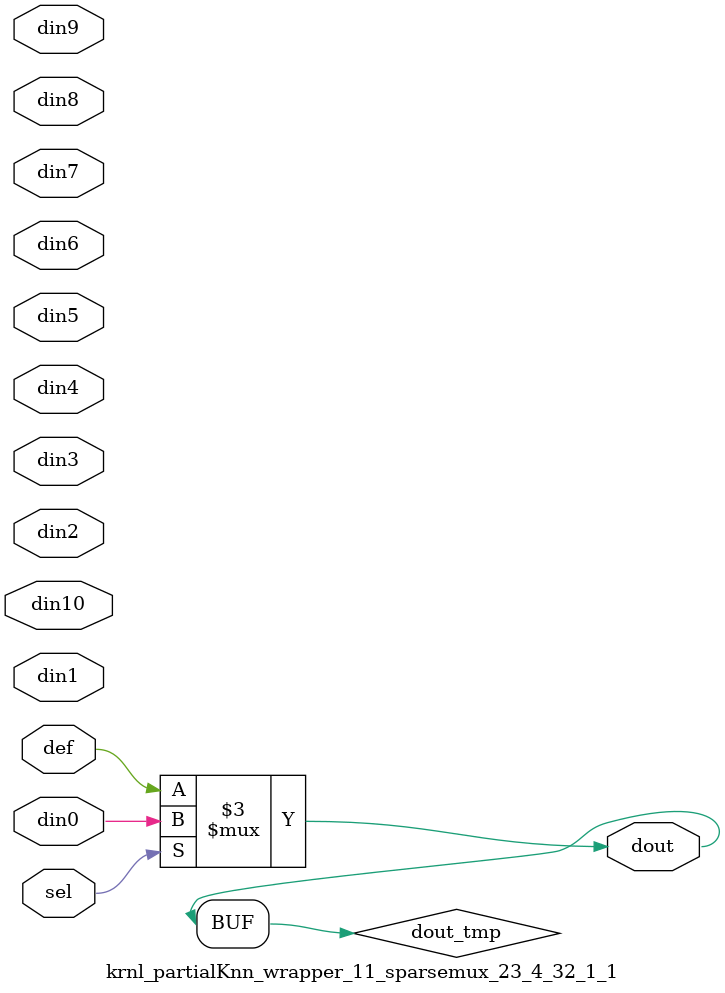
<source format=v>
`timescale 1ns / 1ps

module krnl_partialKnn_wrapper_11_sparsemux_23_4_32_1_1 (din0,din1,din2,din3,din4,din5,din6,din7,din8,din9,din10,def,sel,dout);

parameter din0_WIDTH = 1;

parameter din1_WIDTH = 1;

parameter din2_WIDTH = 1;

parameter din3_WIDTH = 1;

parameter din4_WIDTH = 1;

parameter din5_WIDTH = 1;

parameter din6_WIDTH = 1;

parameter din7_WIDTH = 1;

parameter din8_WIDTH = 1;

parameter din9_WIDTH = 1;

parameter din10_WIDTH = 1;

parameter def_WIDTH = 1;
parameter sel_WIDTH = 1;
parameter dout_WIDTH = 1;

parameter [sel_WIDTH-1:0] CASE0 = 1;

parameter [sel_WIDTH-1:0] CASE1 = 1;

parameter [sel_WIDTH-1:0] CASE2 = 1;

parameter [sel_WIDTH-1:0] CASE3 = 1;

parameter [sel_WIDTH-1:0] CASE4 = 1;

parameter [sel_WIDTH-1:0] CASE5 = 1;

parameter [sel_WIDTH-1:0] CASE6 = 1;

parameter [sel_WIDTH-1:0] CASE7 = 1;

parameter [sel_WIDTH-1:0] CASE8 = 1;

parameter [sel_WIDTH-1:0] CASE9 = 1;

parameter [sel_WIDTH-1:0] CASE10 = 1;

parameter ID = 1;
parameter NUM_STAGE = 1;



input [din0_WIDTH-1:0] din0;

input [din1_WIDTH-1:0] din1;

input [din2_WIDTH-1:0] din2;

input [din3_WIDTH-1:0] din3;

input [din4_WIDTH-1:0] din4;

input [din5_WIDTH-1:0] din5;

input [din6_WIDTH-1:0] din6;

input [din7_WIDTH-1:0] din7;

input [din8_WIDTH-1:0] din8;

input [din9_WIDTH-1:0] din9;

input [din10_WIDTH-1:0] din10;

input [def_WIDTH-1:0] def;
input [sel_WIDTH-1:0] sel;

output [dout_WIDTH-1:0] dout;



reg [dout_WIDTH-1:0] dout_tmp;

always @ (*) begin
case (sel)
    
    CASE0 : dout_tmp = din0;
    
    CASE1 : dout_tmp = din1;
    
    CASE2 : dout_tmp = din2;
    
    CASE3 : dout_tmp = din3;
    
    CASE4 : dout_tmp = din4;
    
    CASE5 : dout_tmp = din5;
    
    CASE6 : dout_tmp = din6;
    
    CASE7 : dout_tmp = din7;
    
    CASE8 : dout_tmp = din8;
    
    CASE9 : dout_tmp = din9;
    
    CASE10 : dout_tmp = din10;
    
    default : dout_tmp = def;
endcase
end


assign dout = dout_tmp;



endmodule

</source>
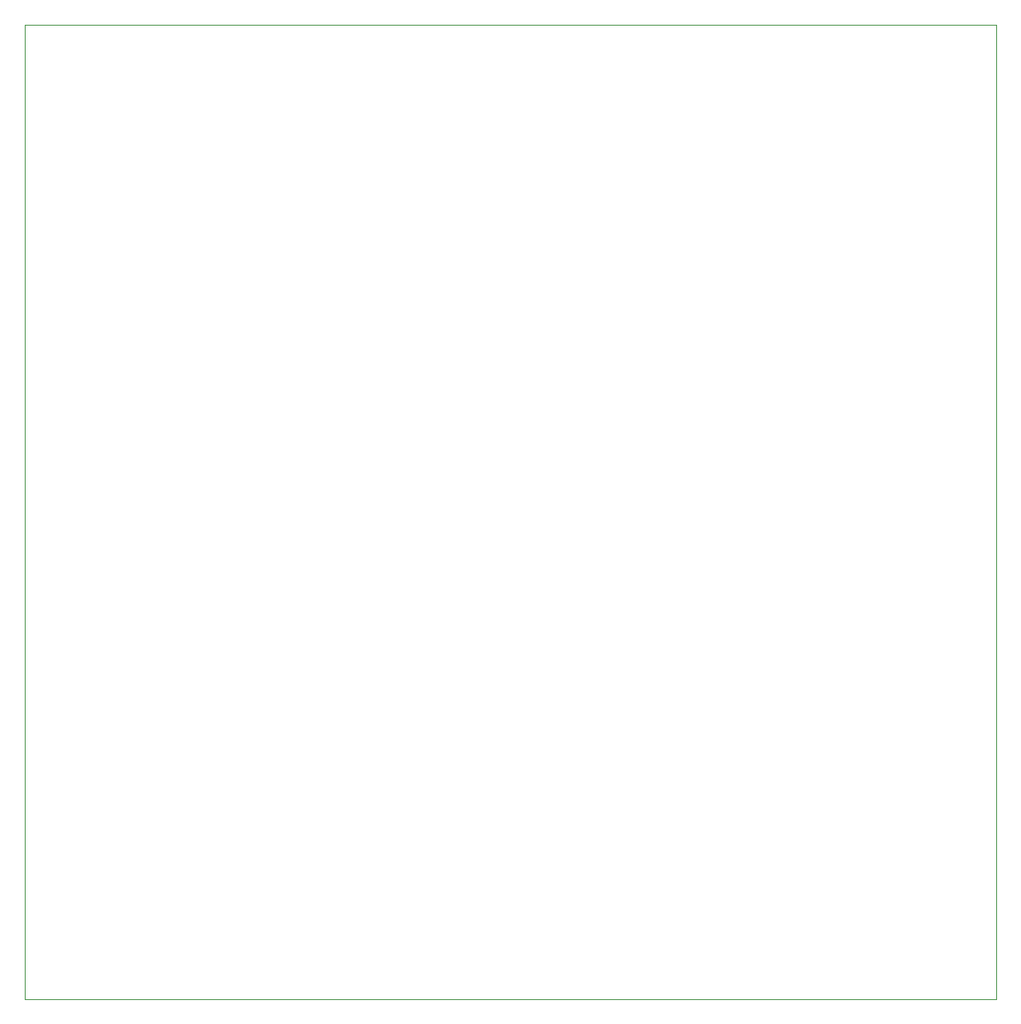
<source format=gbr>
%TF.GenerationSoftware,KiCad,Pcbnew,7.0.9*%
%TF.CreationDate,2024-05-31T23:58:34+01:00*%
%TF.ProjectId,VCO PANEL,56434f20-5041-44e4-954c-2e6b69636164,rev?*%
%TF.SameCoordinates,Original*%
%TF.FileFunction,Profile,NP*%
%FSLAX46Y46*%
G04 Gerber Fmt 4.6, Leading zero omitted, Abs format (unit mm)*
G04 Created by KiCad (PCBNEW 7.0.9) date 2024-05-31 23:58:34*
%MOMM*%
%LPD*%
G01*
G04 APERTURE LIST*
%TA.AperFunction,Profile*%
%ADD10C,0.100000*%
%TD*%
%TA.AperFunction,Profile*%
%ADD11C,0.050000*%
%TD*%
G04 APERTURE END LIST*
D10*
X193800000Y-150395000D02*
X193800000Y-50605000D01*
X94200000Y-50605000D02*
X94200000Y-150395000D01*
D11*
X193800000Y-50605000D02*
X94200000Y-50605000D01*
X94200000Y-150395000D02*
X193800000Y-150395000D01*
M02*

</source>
-------------------------
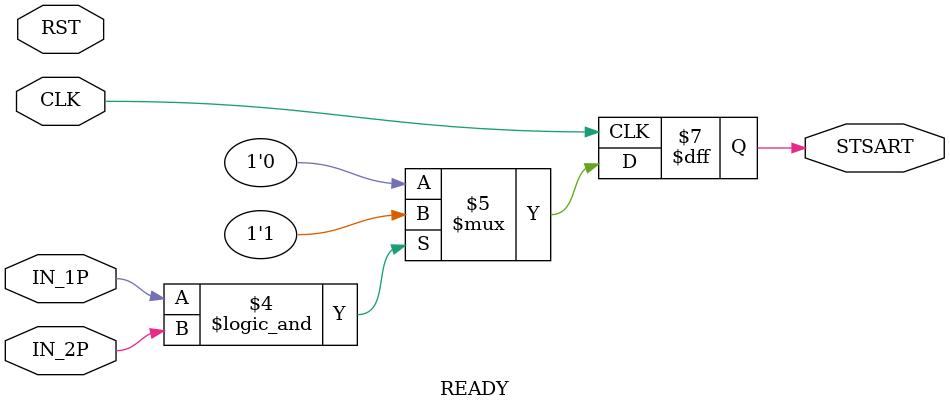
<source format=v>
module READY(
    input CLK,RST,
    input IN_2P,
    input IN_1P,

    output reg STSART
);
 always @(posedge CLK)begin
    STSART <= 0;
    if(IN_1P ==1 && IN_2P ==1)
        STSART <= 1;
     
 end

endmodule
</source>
-------------------------
#### WORK REQUEST
All that is wanted is a faithful reproduction of the line above with "input [din7_WIDTH-1:0] din7;", the line with "CASE4 : dout_tmp = din4;", and every line in between.

#### TASK OUTPUT
input [din7_WIDTH-1:0] din7;

input [din8_WIDTH-1:0] din8;

input [din9_WIDTH-1:0] din9;

input [din10_WIDTH-1:0] din10;

input [def_WIDTH-1:0] def;
input [sel_WIDTH-1:0] sel;

output [dout_WIDTH-1:0] dout;



reg [dout_WIDTH-1:0] dout_tmp;

always @ (*) begin
case (sel)
    
    CASE0 : dout_tmp = din0;
    
    CASE1 : dout_tmp = din1;
    
    CASE2 : dout_tmp = din2;
    
    CASE3 : dout_tmp = din3;
    
    CASE4 : dout_tmp = din4;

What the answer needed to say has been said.